+++ Data +++

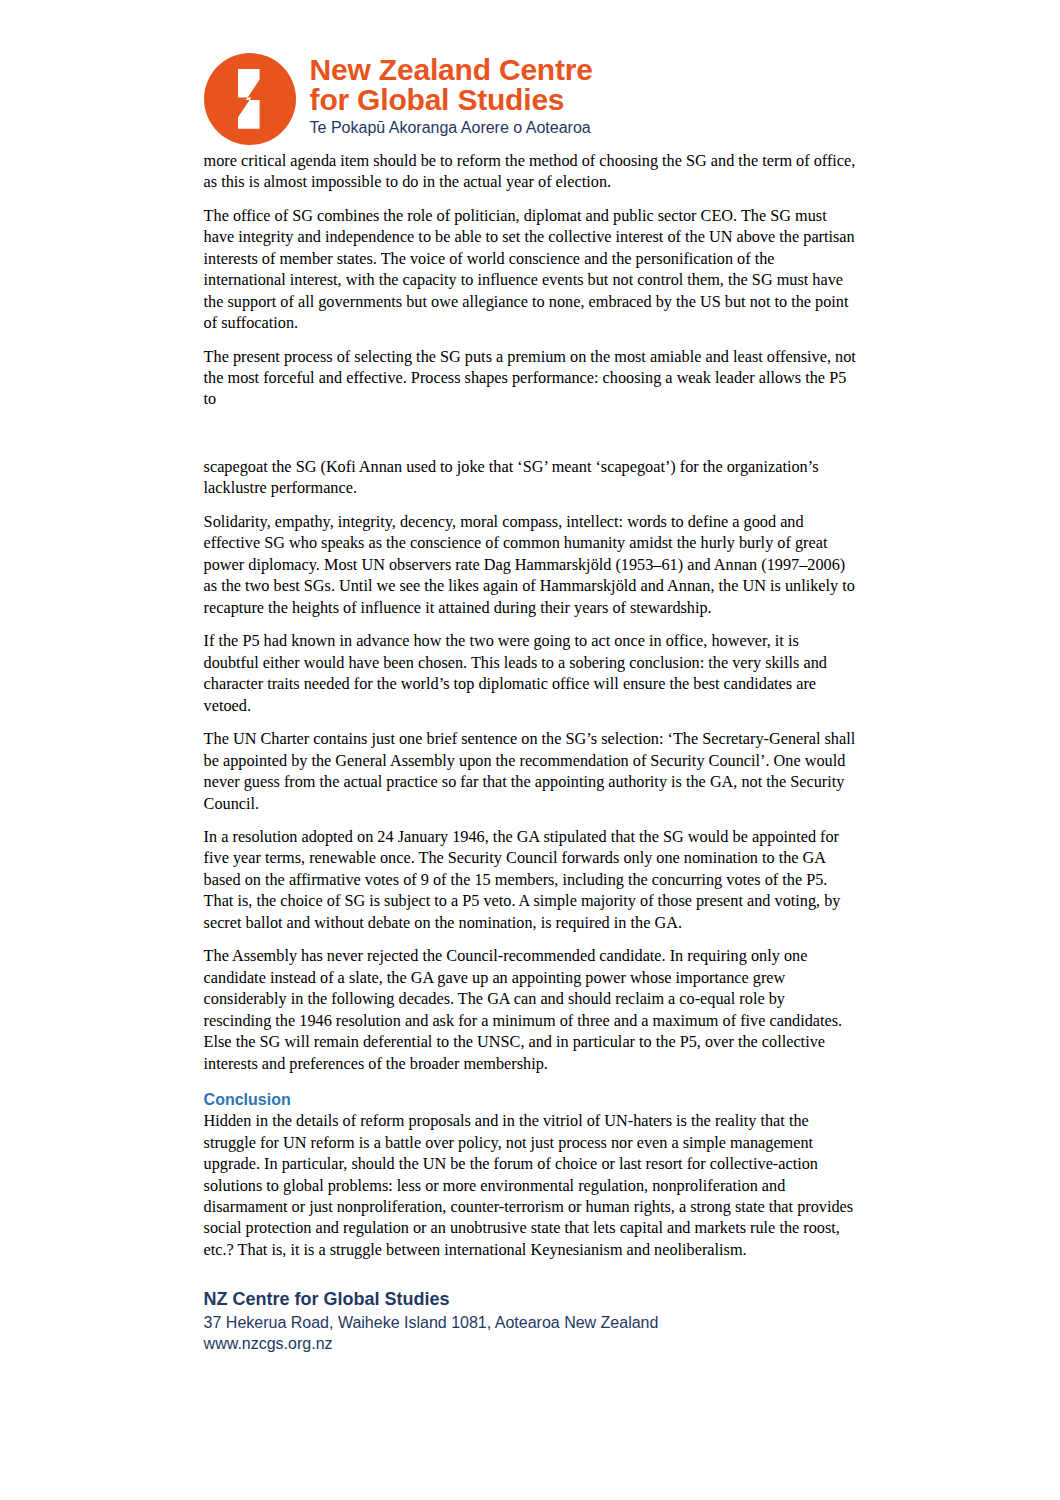New Zealand Centre for Global Studies Te Pokapū Akoranga Aorere o Aotearoa
more critical agenda item should be to reform the method of choosing the SG and the term of office, as this is almost impossible to do in the actual year of election.
The office of SG combines the role of politician, diplomat and public sector CEO. The SG must have integrity and independence to be able to set the collective interest of the UN above the partisan interests of member states. The voice of world conscience and the personification of the international interest, with the capacity to influence events but not control them, the SG must have the support of all governments but owe allegiance to none, embraced by the US but not to the point of suffocation.
The present process of selecting the SG puts a premium on the most amiable and least offensive, not the most forceful and effective. Process shapes performance: choosing a weak leader allows the P5 to
scapegoat the SG (Kofi Annan used to joke that ‘SG’ meant ‘scapegoat’) for the organization’s lacklustre performance.
Solidarity, empathy, integrity, decency, moral compass, intellect: words to define a good and effective SG who speaks as the conscience of common humanity amidst the hurly burly of great power diplomacy. Most UN observers rate Dag Hammarskjöld (1953–61) and Annan (1997–2006) as the two best SGs. Until we see the likes again of Hammarskjöld and Annan, the UN is unlikely to recapture the heights of influence it attained during their years of stewardship.
If the P5 had known in advance how the two were going to act once in office, however, it is doubtful either would have been chosen. This leads to a sobering conclusion: the very skills and character traits needed for the world’s top diplomatic office will ensure the best candidates are vetoed.
The UN Charter contains just one brief sentence on the SG’s selection: ‘The Secretary-General shall be appointed by the General Assembly upon the recommendation of Security Council’. One would never guess from the actual practice so far that the appointing authority is the GA, not the Security Council.
In a resolution adopted on 24 January 1946, the GA stipulated that the SG would be appointed for five year terms, renewable once. The Security Council forwards only one nomination to the GA based on the affirmative votes of 9 of the 15 members, including the concurring votes of the P5. That is, the choice of SG is subject to a P5 veto. A simple majority of those present and voting, by secret ballot and without debate on the nomination, is required in the GA.
The Assembly has never rejected the Council-recommended candidate. In requiring only one candidate instead of a slate, the GA gave up an appointing power whose importance grew considerably in the following decades. The GA can and should reclaim a co-equal role by rescinding the 1946 resolution and ask for a minimum of three and a maximum of five candidates. Else the SG will remain deferential to the UNSC, and in particular to the P5, over the collective interests and preferences of the broader membership.
Conclusion
Hidden in the details of reform proposals and in the vitriol of UN-haters is the reality that the struggle for UN reform is a battle over policy, not just process nor even a simple management upgrade. In particular, should the UN be the forum of choice or last resort for collective-action solutions to global problems: less or more environmental regulation, nonproliferation and disarmament or just nonproliferation, counter-terrorism or human rights, a strong state that provides social protection and regulation or an unobtrusive state that lets capital and markets rule the roost, etc.? That is, it is a struggle between international Keynesianism and neoliberalism.
NZ Centre for Global Studies
37 Hekerua Road, Waiheke Island 1081, Aotearoa New Zealand
www.nzcgs.org.nz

+++

> **Work instruction**:
Omit the pictures and reproduce the listing exactly.

> **Written response**:
New Zealand Centre for Global Studies Te Pokapū Akoranga Aorere o Aotearoa
more critical agenda item should be to reform the method of choosing the SG and the term of office, as this is almost impossible to do in the actual year of election.
The office of SG combines the role of politician, diplomat and public sector CEO. The SG must have integrity and independence to be able to set the collective interest of the UN above the partisan interests of member states. The voice of world conscience and the personification of the international interest, with the capacity to influence events but not control them, the SG must have the support of all governments but owe allegiance to none, embraced by the US but not to the point of suffocation.
The present process of selecting the SG puts a premium on the most amiable and least offensive, not the most forceful and effective. Process shapes performance: choosing a weak leader allows the P5 to
scapegoat the SG (Kofi Annan used to joke that ‘SG’ meant ‘scapegoat’) for the organization’s lacklustre performance.
Solidarity, empathy, integrity, decency, moral compass, intellect: words to define a good and effective SG who speaks as the conscience of common humanity amidst the hurly burly of great power diplomacy. Most UN observers rate Dag Hammarskjöld (1953–61) and Annan (1997–2006) as the two best SGs. Until we see the likes again of Hammarskjöld and Annan, the UN is unlikely to recapture the heights of influence it attained during their years of stewardship.
If the P5 had known in advance how the two were going to act once in office, however, it is doubtful either would have been chosen. This leads to a sobering conclusion: the very skills and character traits needed for the world’s top diplomatic office will ensure the best candidates are vetoed.
The UN Charter contains just one brief sentence on the SG’s selection: ‘The Secretary-General shall be appointed by the General Assembly upon the recommendation of Security Council’. One would never guess from the actual practice so far that the appointing authority is the GA, not the Security Council.
In a resolution adopted on 24 January 1946, the GA stipulated that the SG would be appointed for five year terms, renewable once. The Security Council forwards only one nomination to the GA based on the affirmative votes of 9 of the 15 members, including the concurring votes of the P5. That is, the choice of SG is subject to a P5 veto. A simple majority of those present and voting, by secret ballot and without debate on the nomination, is required in the GA.
The Assembly has never rejected the Council-recommended candidate. In requiring only one candidate instead of a slate, the GA gave up an appointing power whose importance grew considerably in the following decades. The GA can and should reclaim a co-equal role by rescinding the 1946 resolution and ask for a minimum of three and a maximum of five candidates. Else the SG will remain deferential to the UNSC, and in particular to the P5, over the collective interests and preferences of the broader membership.
Conclusion
Hidden in the details of reform proposals and in the vitriol of UN-haters is the reality that the struggle for UN reform is a battle over policy, not just process nor even a simple management upgrade. In particular, should the UN be the forum of choice or last resort for collective-action solutions to global problems: less or more environmental regulation, nonproliferation and disarmament or just nonproliferation, counter-terrorism or human rights, a strong state that provides social protection and regulation or an unobtrusive state that lets capital and markets rule the roost, etc.? That is, it is a struggle between international Keynesianism and neoliberalism.
NZ Centre for Global Studies
37 Hekerua Road, Waiheke Island 1081, Aotearoa New Zealand
www.nzcgs.org.nz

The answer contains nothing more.